2.7-octave supercontinuum generation spanning from ultraviolet to near-infrared in thin-film lithium niobate waveguides

TL;DR

This paper demonstrates ultrabroadband supercontinuum generation spanning ultraviolet to near-infrared in thin-film lithium niobate waveguides, utilizing dispersion management and nonlinear processes without periodic poling, achieving a record spectral coverage.

Contribution

The work introduces a novel approach to supercontinuum generation in thin-film lithium niobate waveguides with dispersion engineering and MgO doping, achieving record spectral coverage without periodic poling.

Findings

Achieved 2.7-octave supercontinuum from 330 nm to 2250 nm.

Demonstrated effective dispersion management and nonlinear processes in TFLN waveguides.

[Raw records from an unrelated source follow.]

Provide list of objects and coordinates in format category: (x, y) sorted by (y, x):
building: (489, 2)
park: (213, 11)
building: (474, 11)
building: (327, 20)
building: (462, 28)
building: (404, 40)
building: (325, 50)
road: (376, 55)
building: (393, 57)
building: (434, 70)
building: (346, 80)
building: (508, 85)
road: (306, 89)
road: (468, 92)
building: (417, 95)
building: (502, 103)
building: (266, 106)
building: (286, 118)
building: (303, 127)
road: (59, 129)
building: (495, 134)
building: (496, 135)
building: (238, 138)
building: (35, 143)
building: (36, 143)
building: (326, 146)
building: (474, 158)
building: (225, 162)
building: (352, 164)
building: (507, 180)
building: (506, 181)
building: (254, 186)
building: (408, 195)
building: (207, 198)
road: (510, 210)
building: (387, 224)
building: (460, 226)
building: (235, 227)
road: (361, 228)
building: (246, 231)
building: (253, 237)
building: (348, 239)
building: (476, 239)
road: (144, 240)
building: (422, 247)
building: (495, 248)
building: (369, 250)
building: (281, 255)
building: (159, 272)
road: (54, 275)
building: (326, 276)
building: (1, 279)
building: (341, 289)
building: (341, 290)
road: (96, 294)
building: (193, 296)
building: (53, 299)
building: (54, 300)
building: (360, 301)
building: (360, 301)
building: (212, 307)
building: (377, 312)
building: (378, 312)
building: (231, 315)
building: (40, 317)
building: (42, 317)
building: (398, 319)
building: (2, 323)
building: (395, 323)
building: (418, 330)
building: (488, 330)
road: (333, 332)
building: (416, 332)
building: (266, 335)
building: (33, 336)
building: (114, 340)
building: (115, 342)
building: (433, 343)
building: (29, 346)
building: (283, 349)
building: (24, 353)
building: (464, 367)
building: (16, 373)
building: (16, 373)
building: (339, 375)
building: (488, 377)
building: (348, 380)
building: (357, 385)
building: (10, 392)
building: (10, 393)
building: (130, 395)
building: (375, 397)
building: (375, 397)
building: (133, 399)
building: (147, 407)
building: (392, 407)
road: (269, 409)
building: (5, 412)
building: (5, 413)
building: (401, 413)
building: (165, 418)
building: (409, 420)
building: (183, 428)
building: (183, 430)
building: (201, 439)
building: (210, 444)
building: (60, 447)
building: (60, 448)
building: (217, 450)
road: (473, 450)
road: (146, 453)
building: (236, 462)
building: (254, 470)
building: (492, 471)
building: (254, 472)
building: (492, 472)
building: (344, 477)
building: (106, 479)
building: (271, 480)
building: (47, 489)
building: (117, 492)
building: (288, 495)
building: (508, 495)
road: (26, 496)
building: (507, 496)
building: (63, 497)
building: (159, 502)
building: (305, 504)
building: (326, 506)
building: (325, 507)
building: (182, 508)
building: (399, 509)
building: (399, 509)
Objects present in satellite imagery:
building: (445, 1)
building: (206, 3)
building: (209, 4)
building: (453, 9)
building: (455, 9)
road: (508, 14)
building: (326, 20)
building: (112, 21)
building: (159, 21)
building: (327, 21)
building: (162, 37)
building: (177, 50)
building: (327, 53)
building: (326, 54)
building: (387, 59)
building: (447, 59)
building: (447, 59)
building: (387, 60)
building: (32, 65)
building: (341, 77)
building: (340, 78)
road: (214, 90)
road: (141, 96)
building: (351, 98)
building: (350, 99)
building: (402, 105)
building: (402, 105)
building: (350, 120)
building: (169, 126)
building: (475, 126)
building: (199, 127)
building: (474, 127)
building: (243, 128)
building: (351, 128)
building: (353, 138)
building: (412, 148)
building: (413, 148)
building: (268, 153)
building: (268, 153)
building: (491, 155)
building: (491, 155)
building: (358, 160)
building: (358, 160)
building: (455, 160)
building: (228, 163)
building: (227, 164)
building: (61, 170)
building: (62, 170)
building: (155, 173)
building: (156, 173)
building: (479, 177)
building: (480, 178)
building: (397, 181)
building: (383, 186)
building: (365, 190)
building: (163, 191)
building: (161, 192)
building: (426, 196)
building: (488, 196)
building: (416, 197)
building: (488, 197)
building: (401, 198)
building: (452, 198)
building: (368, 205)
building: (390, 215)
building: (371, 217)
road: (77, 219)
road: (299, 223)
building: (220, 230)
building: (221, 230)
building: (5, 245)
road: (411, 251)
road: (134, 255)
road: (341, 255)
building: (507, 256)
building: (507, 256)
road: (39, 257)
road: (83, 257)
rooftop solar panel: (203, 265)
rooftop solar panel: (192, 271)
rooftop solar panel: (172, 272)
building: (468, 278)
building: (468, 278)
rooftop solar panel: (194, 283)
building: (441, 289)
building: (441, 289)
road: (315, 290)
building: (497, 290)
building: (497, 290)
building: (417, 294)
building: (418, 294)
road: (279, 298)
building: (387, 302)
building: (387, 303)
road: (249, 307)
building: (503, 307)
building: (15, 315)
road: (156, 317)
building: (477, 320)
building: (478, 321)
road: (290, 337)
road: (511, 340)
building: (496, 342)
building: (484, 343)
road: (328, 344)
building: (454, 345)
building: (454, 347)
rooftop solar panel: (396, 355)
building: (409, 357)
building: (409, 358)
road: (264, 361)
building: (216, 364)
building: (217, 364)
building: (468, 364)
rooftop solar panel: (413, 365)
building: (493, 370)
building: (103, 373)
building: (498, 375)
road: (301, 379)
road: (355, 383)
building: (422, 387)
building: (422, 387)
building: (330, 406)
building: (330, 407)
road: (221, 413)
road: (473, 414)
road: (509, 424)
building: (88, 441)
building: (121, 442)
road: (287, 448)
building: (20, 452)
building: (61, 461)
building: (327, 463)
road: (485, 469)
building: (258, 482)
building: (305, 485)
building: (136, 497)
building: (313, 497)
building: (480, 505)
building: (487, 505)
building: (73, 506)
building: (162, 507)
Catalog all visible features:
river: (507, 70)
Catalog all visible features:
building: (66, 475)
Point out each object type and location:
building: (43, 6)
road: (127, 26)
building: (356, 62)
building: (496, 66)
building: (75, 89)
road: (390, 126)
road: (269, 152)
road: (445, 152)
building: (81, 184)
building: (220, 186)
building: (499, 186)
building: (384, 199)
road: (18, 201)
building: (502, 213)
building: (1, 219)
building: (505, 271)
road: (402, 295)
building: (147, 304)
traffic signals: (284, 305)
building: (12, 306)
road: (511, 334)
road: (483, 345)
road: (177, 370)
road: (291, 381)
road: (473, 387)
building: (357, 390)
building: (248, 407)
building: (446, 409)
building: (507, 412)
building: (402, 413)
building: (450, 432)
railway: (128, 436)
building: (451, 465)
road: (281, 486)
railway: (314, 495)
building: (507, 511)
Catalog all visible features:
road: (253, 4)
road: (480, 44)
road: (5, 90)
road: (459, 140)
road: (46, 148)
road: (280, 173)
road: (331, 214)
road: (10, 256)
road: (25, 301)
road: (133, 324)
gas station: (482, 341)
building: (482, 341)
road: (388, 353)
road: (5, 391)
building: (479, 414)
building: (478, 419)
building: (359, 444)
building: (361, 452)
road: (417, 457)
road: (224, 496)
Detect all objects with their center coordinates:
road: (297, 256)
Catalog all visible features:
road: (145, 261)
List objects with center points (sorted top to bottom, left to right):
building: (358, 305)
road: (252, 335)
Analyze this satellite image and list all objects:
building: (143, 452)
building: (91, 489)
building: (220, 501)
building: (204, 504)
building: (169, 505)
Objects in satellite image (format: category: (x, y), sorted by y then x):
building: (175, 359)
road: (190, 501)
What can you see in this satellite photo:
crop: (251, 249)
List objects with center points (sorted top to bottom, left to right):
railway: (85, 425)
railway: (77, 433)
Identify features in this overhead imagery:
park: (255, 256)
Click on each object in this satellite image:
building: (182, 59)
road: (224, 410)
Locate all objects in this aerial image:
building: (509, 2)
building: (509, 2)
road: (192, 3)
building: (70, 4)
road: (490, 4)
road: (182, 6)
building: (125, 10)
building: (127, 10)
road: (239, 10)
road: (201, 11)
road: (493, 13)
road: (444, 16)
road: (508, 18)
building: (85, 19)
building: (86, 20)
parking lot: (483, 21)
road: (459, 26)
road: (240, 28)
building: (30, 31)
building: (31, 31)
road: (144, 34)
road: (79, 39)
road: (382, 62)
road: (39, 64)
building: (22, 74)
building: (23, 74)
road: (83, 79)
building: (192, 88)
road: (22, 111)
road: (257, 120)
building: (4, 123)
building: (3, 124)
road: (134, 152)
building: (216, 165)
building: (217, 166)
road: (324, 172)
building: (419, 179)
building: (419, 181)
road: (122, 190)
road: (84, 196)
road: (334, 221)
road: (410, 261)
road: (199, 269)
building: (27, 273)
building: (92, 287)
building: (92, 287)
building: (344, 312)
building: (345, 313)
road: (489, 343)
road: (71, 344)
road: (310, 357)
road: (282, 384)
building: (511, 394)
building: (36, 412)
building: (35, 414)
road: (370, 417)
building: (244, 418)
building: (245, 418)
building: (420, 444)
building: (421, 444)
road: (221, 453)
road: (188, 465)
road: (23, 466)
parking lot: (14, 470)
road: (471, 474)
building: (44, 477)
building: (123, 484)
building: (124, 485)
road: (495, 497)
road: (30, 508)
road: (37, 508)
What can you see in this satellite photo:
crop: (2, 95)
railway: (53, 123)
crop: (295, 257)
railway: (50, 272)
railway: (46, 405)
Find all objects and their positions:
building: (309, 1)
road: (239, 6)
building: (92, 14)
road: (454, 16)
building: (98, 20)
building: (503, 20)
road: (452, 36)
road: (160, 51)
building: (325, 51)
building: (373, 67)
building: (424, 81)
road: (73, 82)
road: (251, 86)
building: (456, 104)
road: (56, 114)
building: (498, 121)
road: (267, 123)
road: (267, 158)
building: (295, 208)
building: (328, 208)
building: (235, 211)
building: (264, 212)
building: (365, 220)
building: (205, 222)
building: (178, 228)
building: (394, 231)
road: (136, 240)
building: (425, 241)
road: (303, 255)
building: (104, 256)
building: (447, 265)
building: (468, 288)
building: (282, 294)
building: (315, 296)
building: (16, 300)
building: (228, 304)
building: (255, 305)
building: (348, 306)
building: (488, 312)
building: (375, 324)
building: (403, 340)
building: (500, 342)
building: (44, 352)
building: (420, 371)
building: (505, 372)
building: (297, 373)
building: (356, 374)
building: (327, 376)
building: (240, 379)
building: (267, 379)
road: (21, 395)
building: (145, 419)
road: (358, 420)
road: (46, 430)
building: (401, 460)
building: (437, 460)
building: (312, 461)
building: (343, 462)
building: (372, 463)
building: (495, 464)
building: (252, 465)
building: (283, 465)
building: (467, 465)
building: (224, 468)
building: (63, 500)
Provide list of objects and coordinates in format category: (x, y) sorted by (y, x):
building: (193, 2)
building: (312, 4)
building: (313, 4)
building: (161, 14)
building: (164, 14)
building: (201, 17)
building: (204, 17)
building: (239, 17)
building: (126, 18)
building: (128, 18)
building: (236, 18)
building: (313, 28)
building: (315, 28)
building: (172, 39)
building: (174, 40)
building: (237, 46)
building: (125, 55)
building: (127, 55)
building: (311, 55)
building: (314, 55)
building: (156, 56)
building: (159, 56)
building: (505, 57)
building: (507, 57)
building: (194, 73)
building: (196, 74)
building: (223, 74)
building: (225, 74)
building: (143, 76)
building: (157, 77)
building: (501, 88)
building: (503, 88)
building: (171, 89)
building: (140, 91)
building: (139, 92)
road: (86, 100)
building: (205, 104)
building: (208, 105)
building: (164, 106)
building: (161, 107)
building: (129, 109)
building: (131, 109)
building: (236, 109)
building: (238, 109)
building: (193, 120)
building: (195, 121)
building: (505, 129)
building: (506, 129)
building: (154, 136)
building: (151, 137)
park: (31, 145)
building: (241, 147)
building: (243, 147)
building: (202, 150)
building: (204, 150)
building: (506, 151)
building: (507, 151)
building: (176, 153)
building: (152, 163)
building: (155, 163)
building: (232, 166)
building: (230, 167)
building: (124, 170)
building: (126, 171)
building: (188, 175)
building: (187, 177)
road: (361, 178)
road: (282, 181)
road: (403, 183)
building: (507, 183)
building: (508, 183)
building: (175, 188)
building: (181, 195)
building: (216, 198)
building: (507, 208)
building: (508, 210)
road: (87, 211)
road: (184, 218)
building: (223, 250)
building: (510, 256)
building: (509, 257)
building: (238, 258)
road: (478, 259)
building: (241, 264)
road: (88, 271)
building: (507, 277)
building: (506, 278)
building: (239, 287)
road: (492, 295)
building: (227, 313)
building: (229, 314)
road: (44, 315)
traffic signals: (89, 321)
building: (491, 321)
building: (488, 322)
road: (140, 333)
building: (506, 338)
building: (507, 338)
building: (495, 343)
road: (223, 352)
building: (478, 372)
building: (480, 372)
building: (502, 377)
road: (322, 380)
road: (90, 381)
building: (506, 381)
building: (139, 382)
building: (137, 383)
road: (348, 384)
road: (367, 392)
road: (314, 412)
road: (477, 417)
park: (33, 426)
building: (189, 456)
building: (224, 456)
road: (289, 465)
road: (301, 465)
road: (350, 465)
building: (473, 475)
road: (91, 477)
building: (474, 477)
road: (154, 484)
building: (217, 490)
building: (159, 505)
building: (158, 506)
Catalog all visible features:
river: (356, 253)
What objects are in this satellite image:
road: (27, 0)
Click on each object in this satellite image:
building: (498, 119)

Fabricated low-loss, MgO-doped TFLN waveguides with photolithography and chemo-mechanical etching.

Abstract

Supercontinuum generation (SCG) with spectral coverage across the full visible and ultraviolet (UV) ranges is crucial for optical clocks, quantum computing and sensing. However, achieving such SCG in nanophotonic platforms is challenging due to the difficulties in spectrum broadening. Here, Such ultrabroad-bandwidth SCG was demonstrated in thin-film lithium niobate (TFLN) nanophotonic waveguides by dispersion management, without periodic poling for spectral broadening. Anomalous-dispersion waveguides were designed in the telecom band, simultaneously enabling dispersive wave emergence, modal-matched second harmonic generation, and third harmonic generation for spectrum broadening. Moreover, MgO was intentionally doped to mitigate the photorefractive effect of lithium niobate, which frequently results in un-sustained spectrum broadening and in turn limits the accessible SCG coverage. By leveraging photolithography assisted chemo-mechanical etching, low-loss MgO doped TFLN nanophotonic waveguides were fabricated. As a result, thanks to the utilization of the strong second-order and third-order nonlinear processes, gap-free 2.7-octave SCG spanning from 330 nm to 2250 nm was observed by pumping the waveguide with a 1550-nm femtosecond pulsed laser with 0.687 nJ, agreeing well with numerical simulation. This spectral coverage represents the state of the art in TFLN platforms without fine microdomains, and even close to the record in sophisticated chirped periodically poled TFLN waveguides.